PAUL NIEMEYER
Your email address is ‘whatisart4’ so let’s start there. What do you think art is for?
[Laughs] That’s a good question and I’m usually the one asking it! [Puts on hippie voice] “Yeah, baby, I want you to think about that, maaaan.” I think it’s to enhance, to entertain… and you cannot touch anything in your everyday life that didn’t have an artist involved somewhere. Somebody had to design everything. We are immersed in art.
You have worked on many arcade titles but also everything from board games to advertising campaigns for Budweiser and Jack Daniel’s. Does each project require a different mindset?

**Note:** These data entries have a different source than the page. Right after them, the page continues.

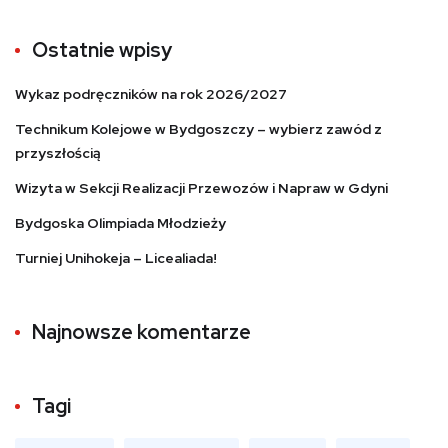
Ostatnie wpisy
Wykaz podręczników na rok 2026/2027
Technikum Kolejowe w Bydgoszczy – wybierz zawód z
przyszłością
Wizyta w Sekcji Realizacji Przewozów i Napraw w Gdyni
Bydgoska Olimpiada Młodzieży
Turniej Unihokeja – Licealiada!
Najnowsze komentarze
Tagi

I approach every project the same way: gather up all the information I need, lay it out, look at it like a puzzle and let it come together, like in the [Netflix series] The Queen’s Gambit when she sees the pieces moving on the ceiling…
We hope you’ve not been taking as many drugs as her.
We’re not being recorded, right? We are? Then no comment.
Did you study art?
I have a double major in illustration and ceramic design from Eastern Illinois University but in college, I was addicted to pinball, to the point I’d show up at the start of class, sign the register and then slip off to play pinball in the student centre all afternoon. Even back then, in the back of my head I was thinking, “Someday I’ll be a pinball artist and all shall worship me.”
It must have felt like that was coming true when you joined Bally Midway in 1982.
I was actually hired by Midway. They were building this huge white brick, black glass building, and it was pretty effin’ cool. We nicknamed it ‘the house that Pac built’ because of all. That became kind of poignant years later when things didn’t work out quite as well as they’d planned.